TASK PROMPT: Output, exactly and alone, the lines from the one containing "412 268 9148" through the last line of the material below, both ends included.
++++ AVAILABLE DATA
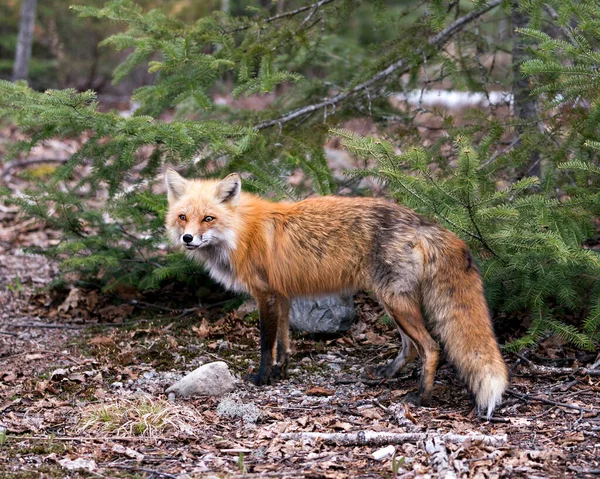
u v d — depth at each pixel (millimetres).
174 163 12586
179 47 12234
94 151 12586
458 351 8844
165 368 11008
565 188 10906
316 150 12789
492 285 10734
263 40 13188
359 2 13812
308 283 9977
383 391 9906
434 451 7680
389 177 9906
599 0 10938
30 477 7461
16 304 14016
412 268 9148
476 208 9898
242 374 10773
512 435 8289
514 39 13953
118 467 7676
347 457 7820
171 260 12961
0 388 10125
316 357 11453
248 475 7309
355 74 15000
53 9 31141
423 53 13508
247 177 12461
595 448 7848
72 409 9359
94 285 14164
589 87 10445
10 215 18891
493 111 14164
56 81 31609
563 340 11031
++++++++
REPLY TO THE TASK:
412 268 9148
476 208 9898
242 374 10773
512 435 8289
514 39 13953
118 467 7676
347 457 7820
171 260 12961
0 388 10125
316 357 11453
248 475 7309
355 74 15000
53 9 31141
423 53 13508
247 177 12461
595 448 7848
72 409 9359
94 285 14164
589 87 10445
10 215 18891
493 111 14164
56 81 31609
563 340 11031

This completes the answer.